The following is a general guide to appropriate fee structures for services, which may be provided by the various consultants.
As a result of changing priorities or funding availability, project development may not be continuous. Health Services/Agencies are to obtain professional services in a manner that will provide for consulting services to be interrupted or terminated recognising the “stop start” nature of project development.
As a consequence, the fee structure and consultant’s contract should reflect the various distinct stages of a project.
It is the PCG’s responsibility to confirm that the fees incorporate all services required by each Consultant. Such fees should reflect their actual responsibilities (eg management, reporting, design, documentation, contract administration superintendent, co-ordination, commissioning etc).
Fees for the development of planning and functional briefs are usually a fixed lump sum related to services to be provided. There need be no commitment to the project proceeding beyond this stage.
Fees for this stage are anticipated to be on a fixed fee basis related to the services provided. There would be no commitment to the project proceeding to the next stage.
The fee for the design stage is generally 25 per cent of the total percentage fee.
The fee for the contract documentation stage is generally 40 per cent of the total percentage fee.
Fees are maintained on a percentage of the construction cost in accordance with the approved Cost Plan C (limit of cost estimate). This will be the net project cost (excluding fees, land acquisition and prolongation factors).
The fee for the contract administration stage is generally 35 per cent of the total percentage fee.
Fees are maintained on a percentage of the construction cost in accordance with the approved Cost Plan C (limit of cost estimate).
This will be the net project cost (excluding contingencies, fees, land acquisitions and escalation factors).
Although fees for design, contract documentation and contract administration are usually on a percentage basis, upon completion of schematic design in which the scope of works and budget will be determined the fees can be converted to a fixed fee basis.
Fees for each stage may then be converted into a fixed fee if an overall discount is provided. Fees for additional works such as client initiated changes should be negotiated at project commencement stage. When presenting fee proposals consultants are to nominate the hourly rates of key personnel.

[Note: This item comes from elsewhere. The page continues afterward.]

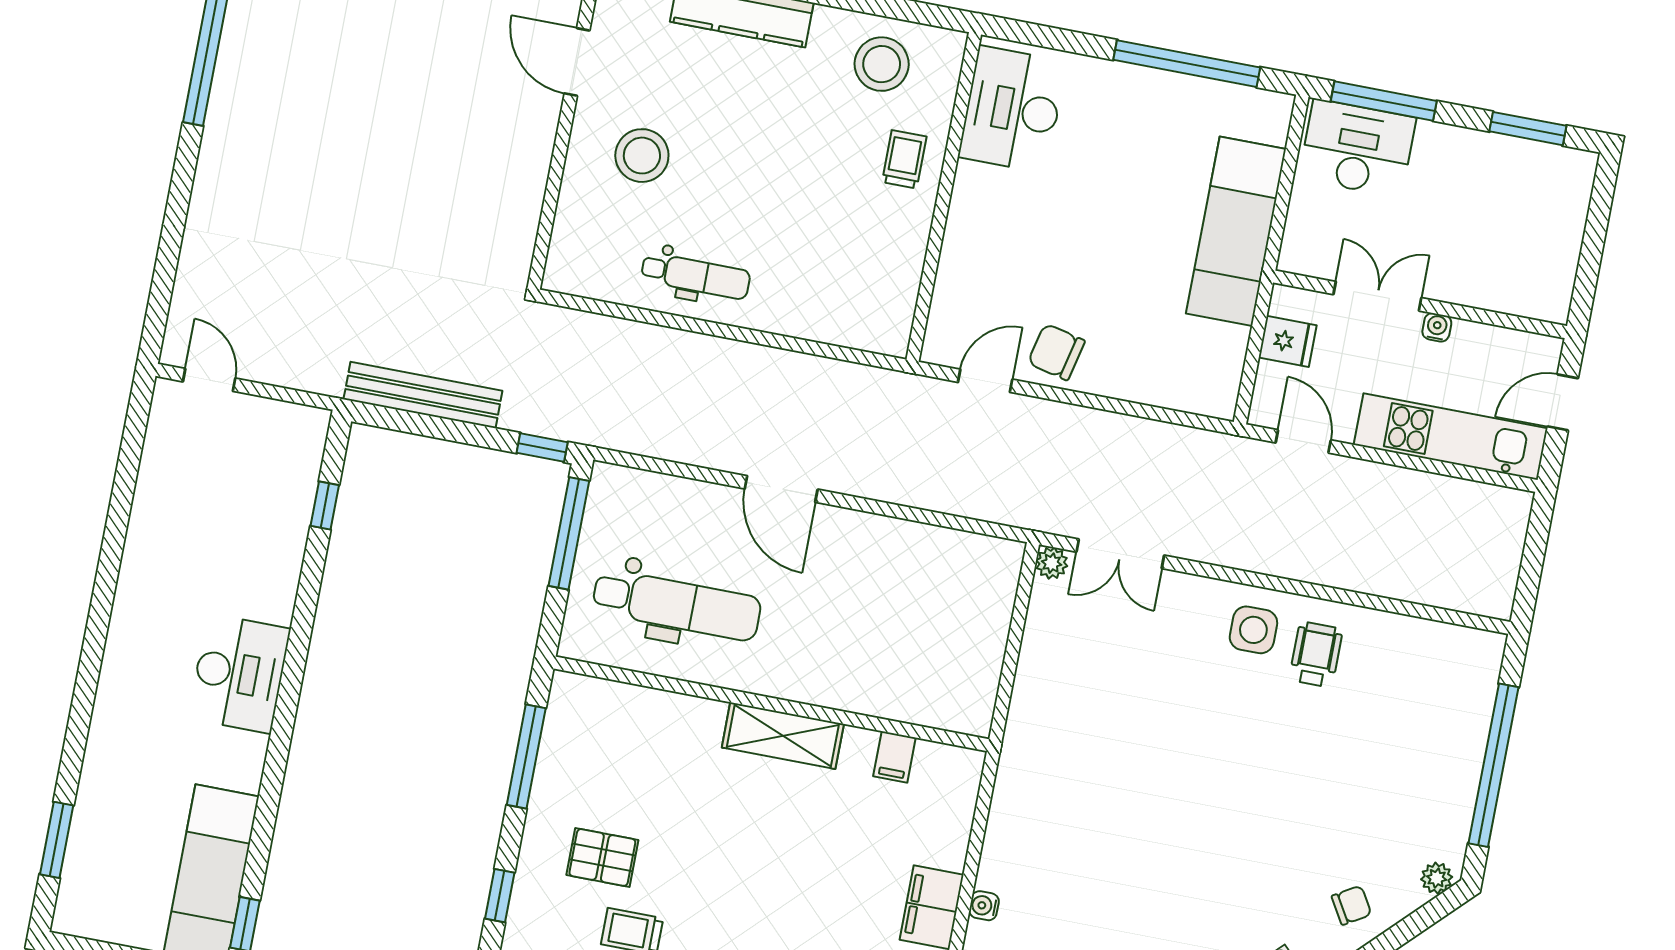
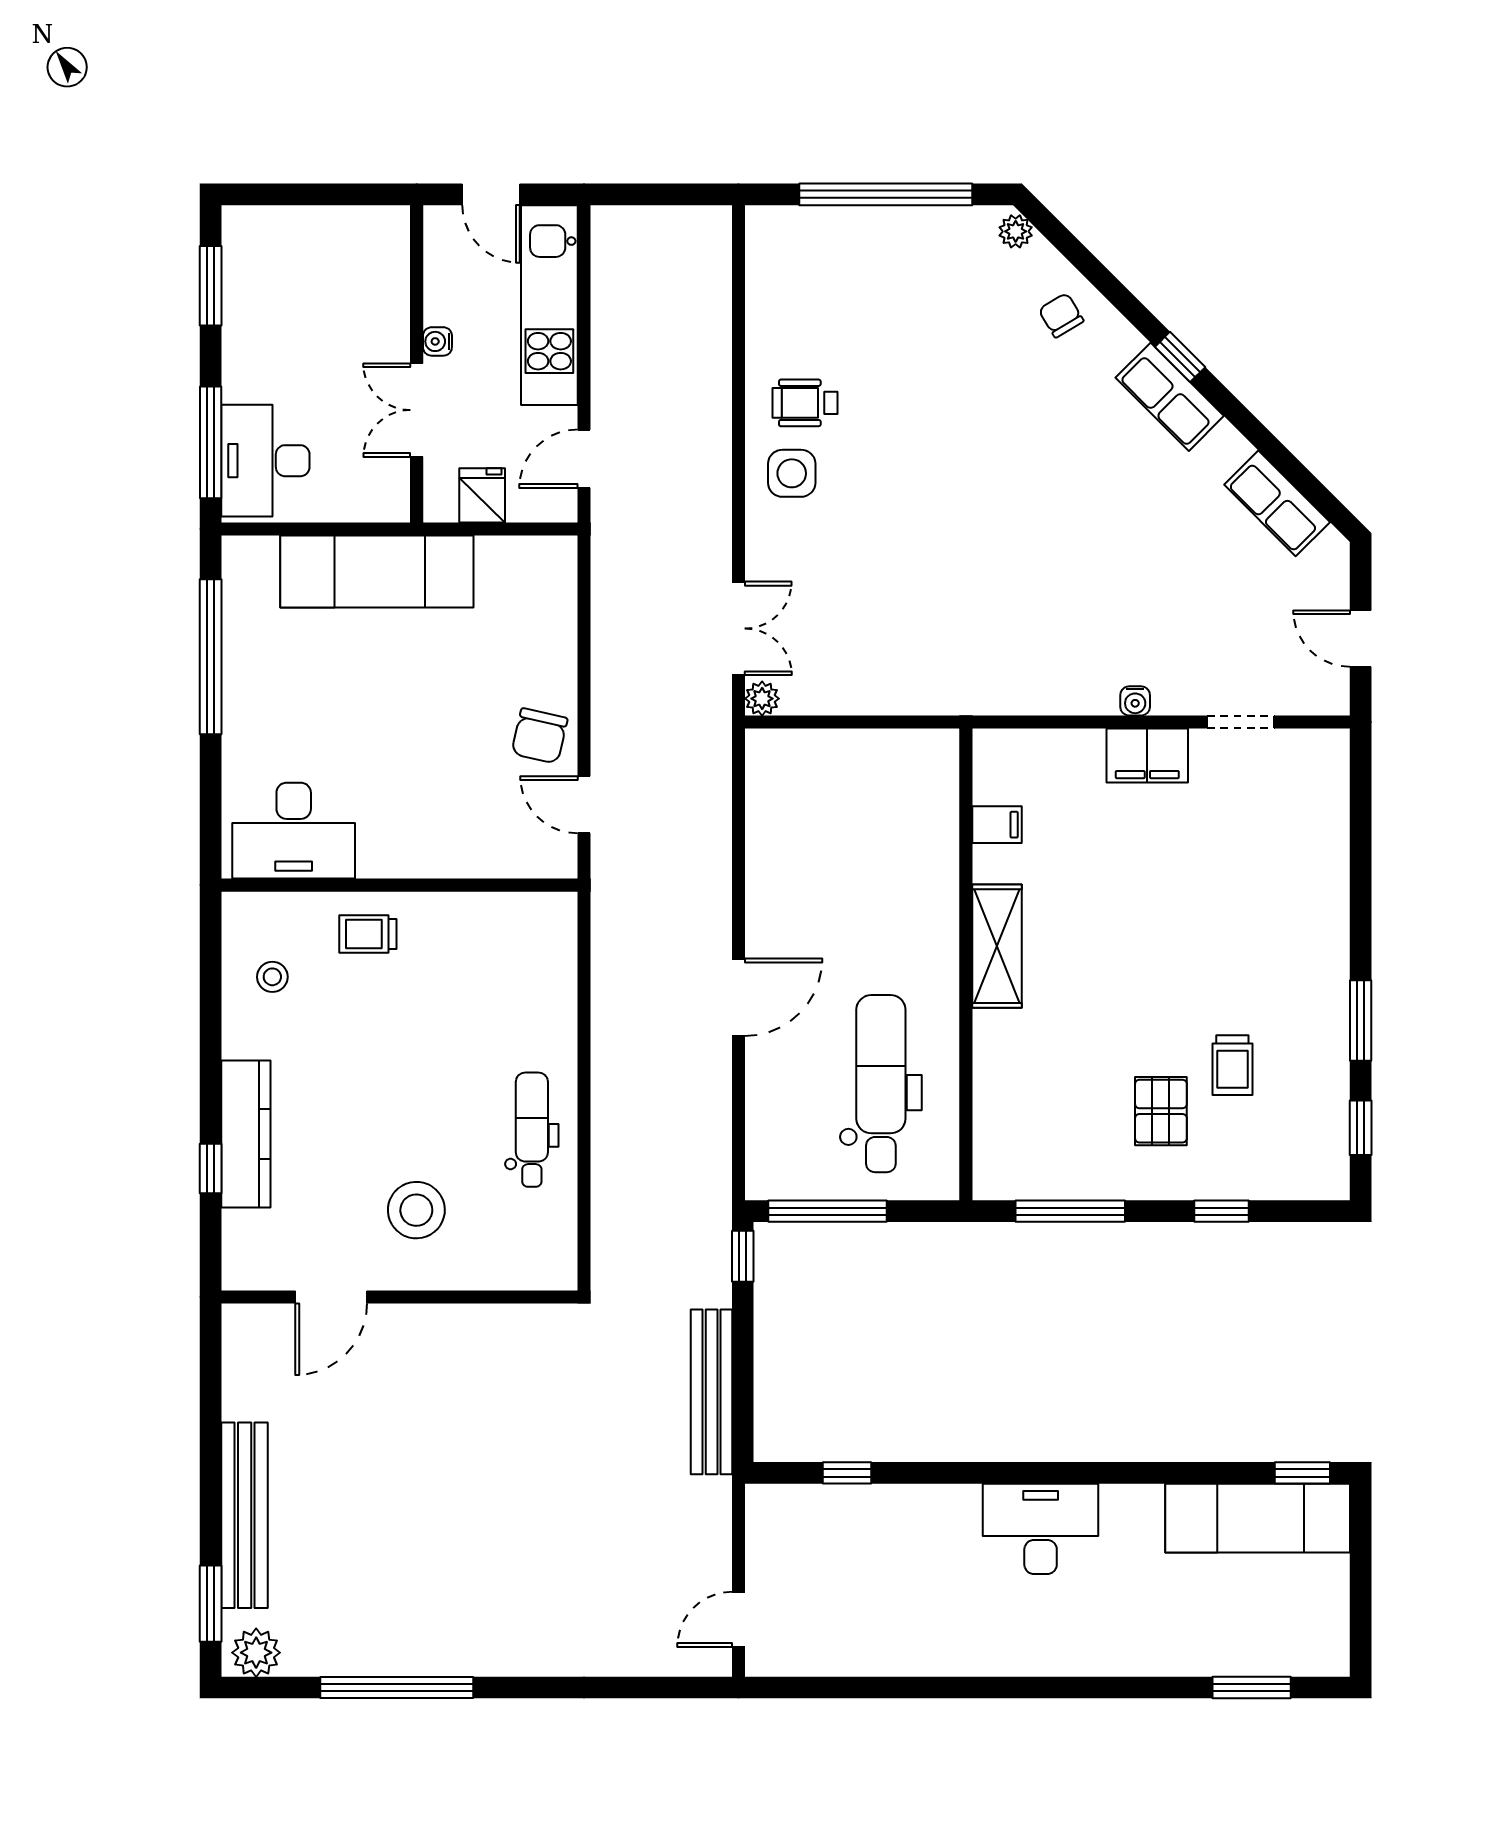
stool: (882, 64) -> (272, 977), width x0.53, depth x0.53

In the course of providing services, consultants will incur expenses, which are reimbursable. When presenting fee proposals consultants are to identify disbursements. Generally travel, printing, photocopying, communication, provision of contracts and photographic records costs are to be included in the consultant percentage fees. Expenses, which may be additional to normal fees, include:
Consultants can be novated from the Department to Health Services/Agencies. This action transfers the responsibility to act as the Principal in the contract, from the Department to Health Services/Agencies for those consultants who are novated. Health Services/Agencies need to be aware of their responsibilities and obligations under these circumstances.
Any consultant signing a contract with the Department or Health Service/Agency (known as the Principal) shall provide and maintain Professional Indemnity and Public Liability Insurance to the minimum value set out in attachment to the consultant’s brief unless otherwise agreed.
The purpose of the insurance is to indemnify the Principal and/or the State of Victoria from and against any claim, demand, action, suit or proceeding by any person in respect of personal injury to or the death of any person or loss of or damage to any property arising out of or as a consequence of an act of negligence by the Consultant, employees, agents or sub-consultants and also from any costs and expenses that may be incurred with any such claim, demand, action, suit or proceeding.
Standard Departmental consultant agreements detail the procedures and reasons leading to termination of services. These may include breach of agreement if the project does not proceed, expiration of service or by reasonable notice in writing. Agencies need to be aware of their responsibilities and obligations under these circumstances.
Where a consultant’s agreement is terminated, Health Services/Agencies need to ensure that express contractual provision is made with respect to the ownership of copyright and the use of consultant’s plans, documents and other records provided during the period engaged.
The Department recommends that the agency protect its right to the use of any material prepared and documents in the event of dispute with consultants.
It is the nature of capital works in the public sector that the development of a project may extend over a number of financial years. As a result of changing priorities or funding availability projects may need to be deferred or suspended at the end of any stage.
The Department’s standard contract provides for consultancy(s) to be extended on a progressive basis and fee proposals are to be based on the stages outlined in this document. Additional costs are not reimbursable in the event that the project is deferred or suspended unless previously negotiated.
Copyright and all other intellectual property rights in all material prepared or developed by the consultant from engagement and during the course of the project (including but not limited to copyright in all documents, reports, charts, drawings, databases, software, source codes, models systems, slides, tapes and specifications) vest in the State of Victoria.
On or before the completion date, the consultant shall deliver to the Capital Management Branch all matters in which property or copyright has vested in the State of Victoria.
The Quantity Surveyor is to identify and sign off contingent liabilities at the completion of tender documentation. The Project Manager and/or Principal Consultants to the PCG prior to tendering a project will also acknowledge such liabilities.
Fees for projects in the $3-5m range will likely amount to:
Fees may vary in accordance with specific project requirements such as the; location, timing, size and amount of refurbishment or redevelopment works.